Mediation of Cardiac Macrophage Activity via Auricular Vagal Nerve Stimulation Ameliorates Cardiac Ischemia/Reperfusion Injury

Background: Myocardial infarction (MI) re-perfusion therapy causes paradoxical cardiac complications. Following restoration of blood flow to infarcted regions, a multitude of inflammatory cells are recruited to the site of injury for tissue repair. Continual progression of cardiac inflammatory responses does, however, lead to adverse cardiac remodelling, inevitably causing heart failure. Main Body: Increasing evidence of the cardio-protective effects of both invasive and non-invasive vagal nerve stimulation suggesting that these may be feasible methods to treat myocardial ischemic re-perfusion injury via anti-inflammatory regulation. The mechanisms through which auricular vagal nerve stimulation controls inflammation are yet to be explored. In this review, we discuss the potential of autonomic nervous system modulation, particularly via the parasympathetic branch, in ameliorating myocardial infarction.
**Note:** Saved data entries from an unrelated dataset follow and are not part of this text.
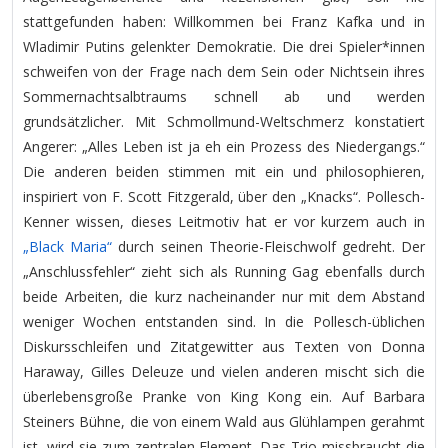
stattgefunden haben: Willkommen bei Franz Kafka und in
Wladimir Putins gelenkter Demokratie. Die drei Spieler*innen
schweifen von der Frage nach dem Sein oder Nichtsein ihres
Sommernachtsalbtraums schnell ab und werden
grundsätzlicher. Mit Schmollmund-Weltschmerz konstatiert
Angerer: „Alles Leben ist ja eh ein Prozess des Niedergangs.“
Die anderen beiden stimmen mit ein und philosophieren,
inspiriert von F. Scott Fitzgerald, über den „Knacks“. Pollesch-
Kenner wissen, dieses Leitmotiv hat er vor kurzem auch in
„Black Maria“
durch seinen Theorie-Fleischwolf gedreht. Der
„Anschlussfehler“ zieht sich als Running Gag ebenfalls durch
beide Arbeiten, die kurz nacheinander nur mit dem Abstand
weniger Wochen entstanden sind. In die Pollesch-üblichen
Diskursschleifen und Zitatgewitter aus Texten von Donna
Haraway, Gilles Deleuze und vielen anderen mischt sich die
überlebensgroße Pranke von King Kong ein. Auf Barbara
Steiners Bühne, die von einem Wald aus Glühlampen gerahmt
ist, wird sie zum zentralen Element. Das Trio missbraucht die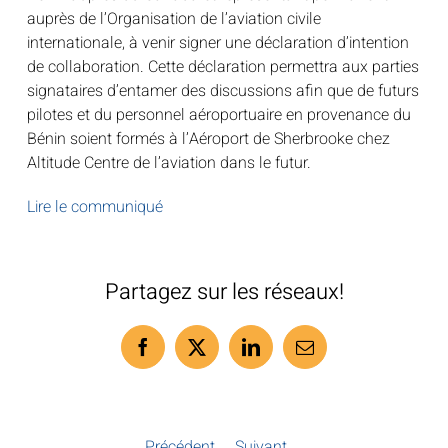
auprès de l’Organisation de l’aviation civile
internationale, à venir signer une déclaration d’intention
de collaboration. Cette déclaration permettra aux parties
signataires d’entamer des discussions afin que de futurs
pilotes et du personnel aéroportuaire en provenance du
Bénin soient formés à l’Aéroport de Sherbrooke chez
Altitude Centre de l’aviation dans le futur.
Lire le communiqué
Partagez sur les réseaux!
Facebook
X
LinkedIn
Courriel
Précédent
Suivant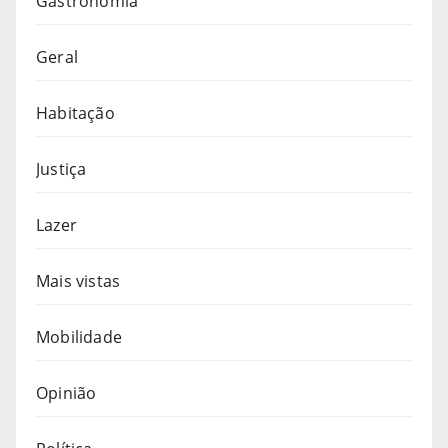
Gastronomia
Geral
Habitação
Justiça
Lazer
Mais vistas
Mobilidade
Opinião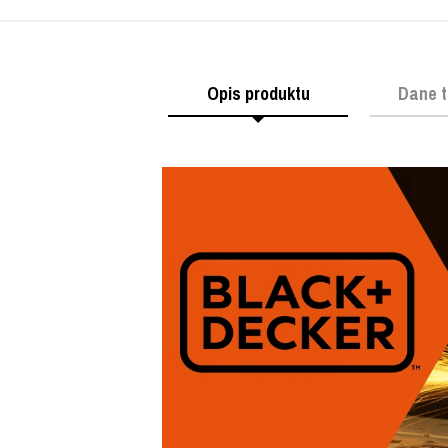
Opis produktu
Dane t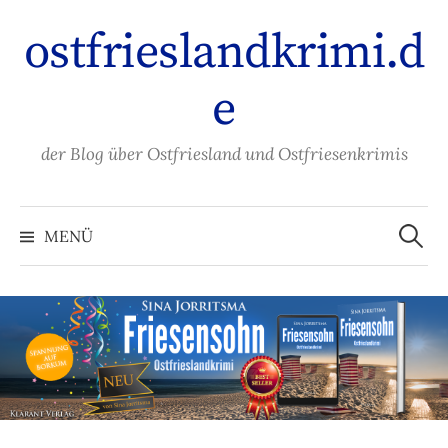
Zum
ostfrieslandkrimi.d
Inhalt
überspringen
e
der Blog über Ostfriesland und Ostfriesenkrimis
Suche
nach:
MENÜ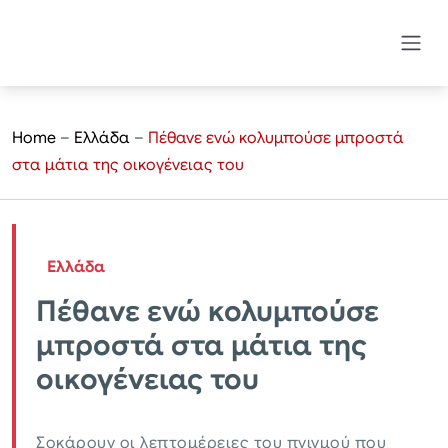
Home
–
Ελλάδα
–
Πέθανε ενώ κολυμπούσε μπροστά
στα μάτια της οικογένειας του
Ελλάδα
Πέθανε ενώ κολυμπούσε
μπροστά στα μάτια της
οικογένειας του
Σοκάρουν οι λεπτομέρειες του πνιγμού που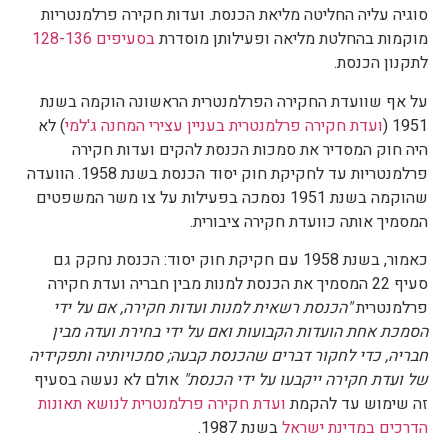
סוגיה עליה החליטה מליאת הכנסת. ועדות חקירה פרלמנטריות
מוקמות בהחלטת מליאה ופעילותן מוסדרת
בסעיפים 128-136
לתקנון הכנסת.
על אף שוועדת החקירה הפרלמנטרית הראשונה הוקמה בשנת
1951 (
ועדת חקירה פרלמנטרית בעניין עצירי המחנה ג'למי
) לא
היה חוק המסדיר את סמכות הכנסת להקים ועדות חקירה
פרלמנטריות עד לחקיקת חוק יסוד הכנסת בשנת 1958. הוועדה
שהוקמה בשנת 1951 נסמכה בפעילות על צו משר המשפטים
המסמיך אותה כוועדת חקירה ציבורית.
כאמור, בשנת 1958 עם חקיקת חוק יסוד: הכנסת נחקק גם
סעיף 22 המסמיך את הכנסת למנות מבין חבריה ועדת חקירה
פרלמנטרית
"הכנסת רשאית למנות ועדות חקירה, אם על ידי
הסמכת אחת הועדות הקבועות ואם על ידי בחירת ועדה מבין
חבריה, כדי לחקור דברים שהכנסת קבעה; סמכויותיה ותפקידיה
של ועדת חקירה ייקבעו על ידי הכנסת"
אולם לא נעשה בסעיף
זה שימוש עד להקמת
ועדת חקירה פרלמנטרית לנושא תאונות
הדרכים במדינת ישראל
בשנת 1987.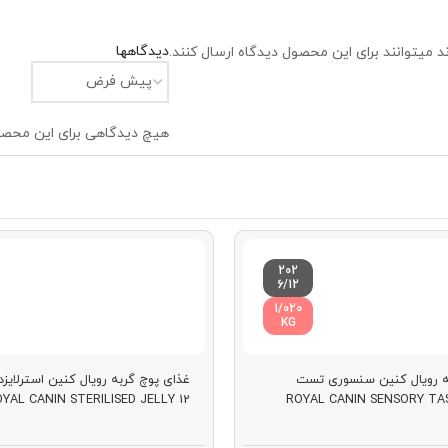
دیدگاهها
 میتوانند برای این محصول دیدگاه ارسال کنند.
هیچ دیدگاهی برای این محص
202
6/12
1/020
KG
ه رویال کنین سنسوری تست
YAL CANIN STERILISED JELLY 12
ROYAL CANIN SENSORY TAS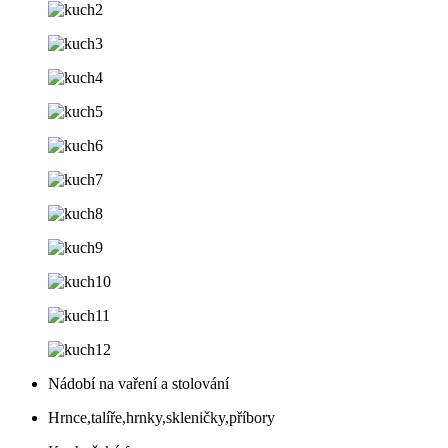
Nádobí na vaření a stolování
Hrnce,talíře,hrnky,skleničky,příbory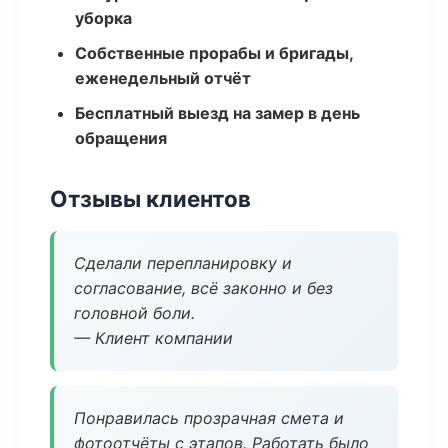
уборка
Собственные прорабы и бригады,
еженедельный отчёт
Бесплатный выезд на замер в день
обращения
Отзывы клиентов
Сделали перепланировку и
согласование, всё законно и без
головной боли.
— Клиент компании
Понравилась прозрачная смета и
фотоотчёты с этапов. Работать было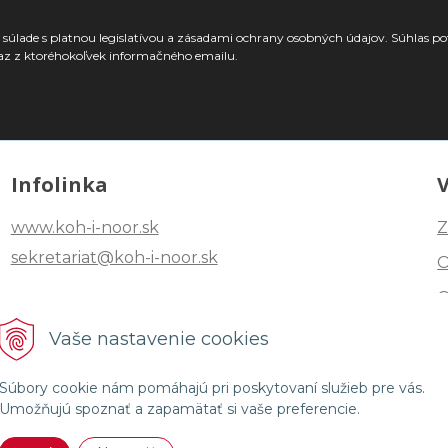
súlade s platnou legislatívou a zásadami ochrany osobných údajov. Súhlas po
az z ktoréhokoľvek informačného emailu.
Infolinka
www.koh-i-noor.sk
Z
sekretariat@koh-i-noor.sk
Tel: +421 2 40252101
Vaše nastavenie cookies
Fax: +421 2 44872870
Súbory cookie nám pomáhajú pri poskytovaní služieb pre vás.
Umožňujú spoznať a zapamätať si vaše preferencie.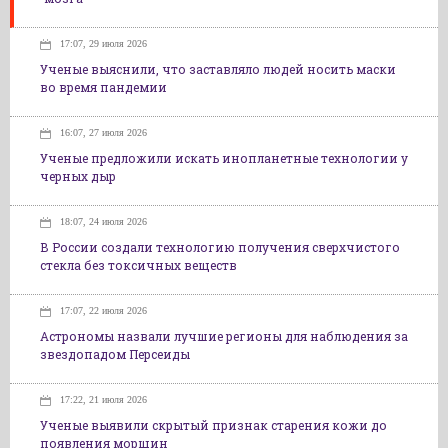
17:07, 29 июля 2026
Ученые выяснили, что заставляло людей носить маски
во время пандемии
16:07, 27 июля 2026
Ученые предложили искать инопланетные технологии у
черных дыр
18:07, 24 июля 2026
В России создали технологию получения сверхчистого
стекла без токсичных веществ
17:07, 22 июля 2026
Астрономы назвали лучшие регионы для наблюдения за
звездопадом Персеиды
17:22, 21 июля 2026
Ученые выявили скрытый признак старения кожи до
появления морщин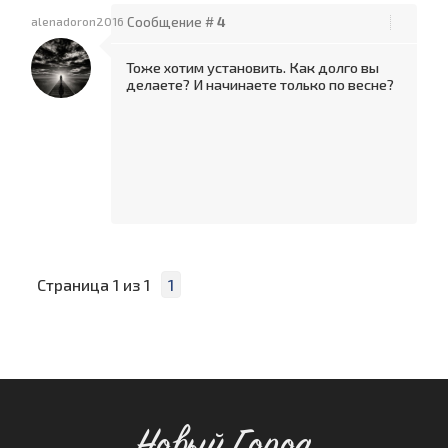
alenadoron2016
Сообщение #
4
Тоже хотим установить. Как долго вы
делаете? И начинаете только по весне?
Страница
1
из
1
1
Новый Город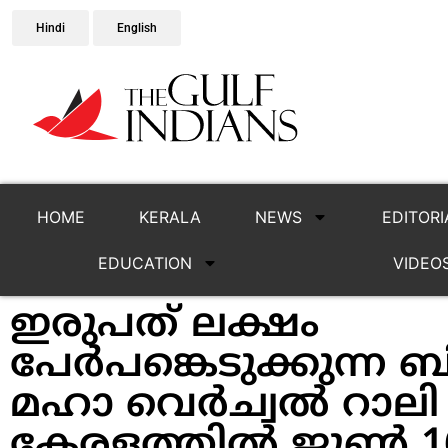
Hindi
English
HOME
KERALA
NEWS
EDITORI
EDUCATION
VIDEO
ഇരുപത് ലക്ഷം
പേർപങ്കെടുക്കുന്ന 
മഹാ വെര്‍ച്വല്‍ റാലി
കേരളത്തിൽ ജൂണ്‍ 16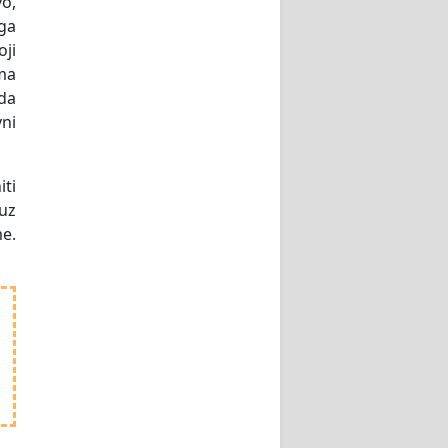
o,
ga
oji
ima
 da
vni
iti
 uz
me.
Novel insights are provided about activation of the cholinergic anti-inflammatory pathway on cardiac macrophages. Acetylcholine binding to the α7 nicotinic acetylcholine receptor (α7nAChR) expressed on macrophages polarizes the pro-inflammatory into anti-inflammatory sub-types. Activation of the α7nAChR stimulates the STAT3 signalling pathway. This inhibits the secretion of pro-inflammatory cytokines, limiting ischemic injury in the myocardium and initiating efficient reparative mechanisms. We highlight recent developments in the controversial auricular vagal neuro-circuitry and how they may relate to activation of the cholinergic anti-inflammatory pathway. Conclusion: Emerging published data suggest that auricular vagal nerve stimulation is an inexpensive healthcare modality, mediating the dynamic balance between pro- and anti-inflammatory responses in cardiac macrophages and ameliorating cardiac ischemic re-perfusion injury.